EXERCISE DATA below:

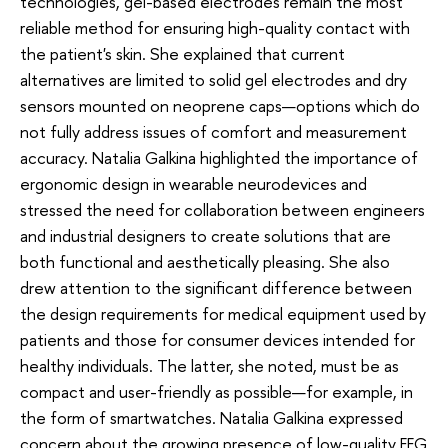
technologies, gel-based electrodes remain the most
reliable method for ensuring high-quality contact with
the patient's skin. She explained that current
alternatives are limited to solid gel electrodes and dry
sensors mounted on neoprene caps—options which do
not fully address issues of comfort and measurement
accuracy. Natalia Galkina highlighted the importance of
ergonomic design in wearable neurodevices and
stressed the need for collaboration between engineers
and industrial designers to create solutions that are
both functional and aesthetically pleasing. She also
drew attention to the significant difference between
the design requirements for medical equipment used by
patients and those for consumer devices intended for
healthy individuals. The latter, she noted, must be as
compact and user-friendly as possible—for example, in
the form of smartwatches. Natalia Galkina expressed
concern about the growing presence of low-quality EEG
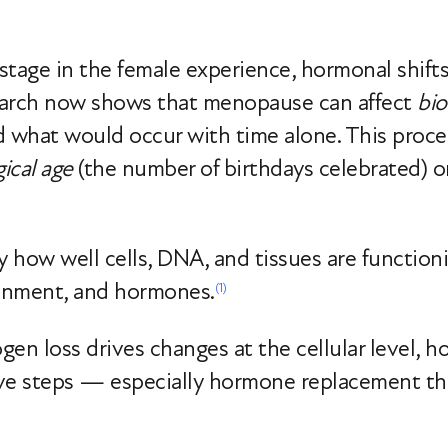
stage in the female experience, hormonal shift
earch now shows that menopause can affect
bio
d what would occur with time alone. This proc
ical age
(the number of birthdays celebrated) or 
y how well cells, DNA, and tissues are functio
onment, and hormones.
(1)
ogen loss drives changes at the cellular level, 
ive steps — especially hormone replacement t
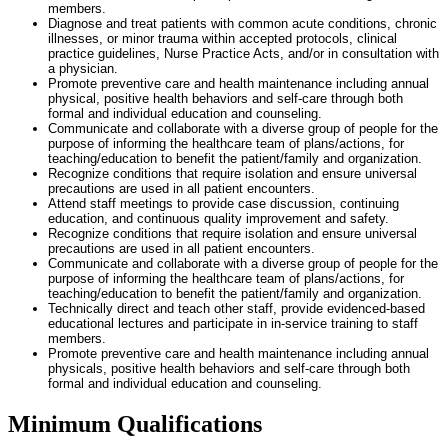
members.
Diagnose and treat patients with common acute conditions, chronic
illnesses, or minor trauma within accepted protocols, clinical
practice guidelines, Nurse Practice Acts, and/or in consultation with
a physician.
Promote preventive care and health maintenance including annual
physical, positive health behaviors and self-care through both
formal and individual education and counseling.
Communicate and collaborate with a diverse group of people for the
purpose of informing the healthcare team of plans/actions, for
teaching/education to benefit the patient/family and organization.
Recognize conditions that require isolation and ensure universal
precautions are used in all patient encounters.
Attend staff meetings to provide case discussion, continuing
education, and continuous quality improvement and safety.
Recognize conditions that require isolation and ensure universal
precautions are used in all patient encounters.
Communicate and collaborate with a diverse group of people for the
purpose of informing the healthcare team of plans/actions, for
teaching/education to benefit the patient/family and organization.
Technically direct and teach other staff, provide evidenced-based
educational lectures and participate in in-service training to staff
members.
Promote preventive care and health maintenance including annual
physicals, positive health behaviors and self-care through both
formal and individual education and counseling.
Minimum Qualifications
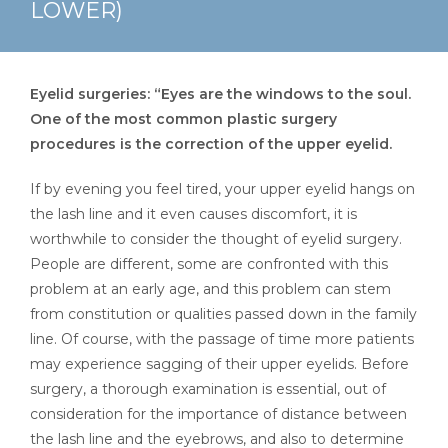
LOWER)
Eyelid surgeries: “Eyes are the windows to the soul.
One of the most common plastic surgery
procedures is the correction of the upper eyelid.
If by evening you feel tired, your upper eyelid hangs on
the lash line and it even causes discomfort, it is
worthwhile to consider the thought of eyelid surgery.
People are different, some are confronted with this
problem at an early age, and this problem can stem
from constitution or qualities passed down in the family
line. Of course, with the passage of time more patients
may experience sagging of their upper eyelids. Before
surgery, a thorough examination is essential, out of
consideration for the importance of distance between
the lash line and the eyebrows, and also to determine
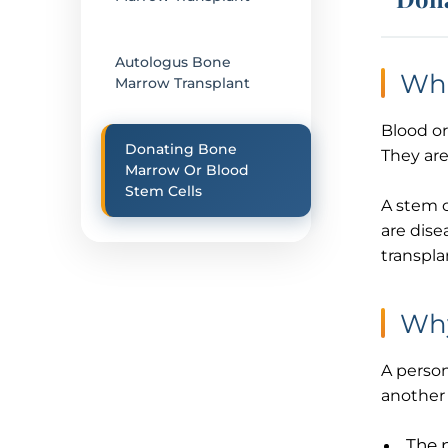
Autologus Bone
Wha
Marrow Transplant
Blood or
Donating Bone
They are
Marrow Or Blood
Stem Cells
A stem c
are dise
transpla
Why
A person
another 
The 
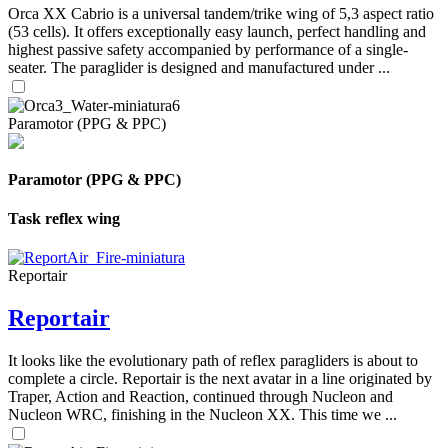
Orca XX Cabrio is a universal tandem/trike wing of 5,3 aspect ratio
(53 cells). It offers exceptionally easy launch, perfect handling and
highest passive safety accompanied by performance of a single-
seater. The paraglider is designed and manufactured under ...
Paramotor (PPG & PPC)
Paramotor (PPG & PPC)
Task reflex wing
Reportair
Reportair
It looks like the evolutionary path of reflex paragliders is about to
complete a circle. Reportair is the next avatar in a line originated by
Traper, Action and Reaction, continued through Nucleon and
Nucleon WRC, finishing in the Nucleon XX. This time we ...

End of EXERCISE DATA.

ABOUT THIS TASK:
What you write out is the stretch of entries from the line containing "physicals, positive health" to the line containing "procedures is the", word for word, with both end lines and no pictures.

EXERCISE SOLUTION:
physicals, positive health behaviors and self-care through both
formal and individual education and counseling.
Minimum Qualifications
LOWER)
Eyelid surgeries: “Eyes are the windows to the soul.
One of the most common plastic surgery
procedures is the correction of the upper eyelid.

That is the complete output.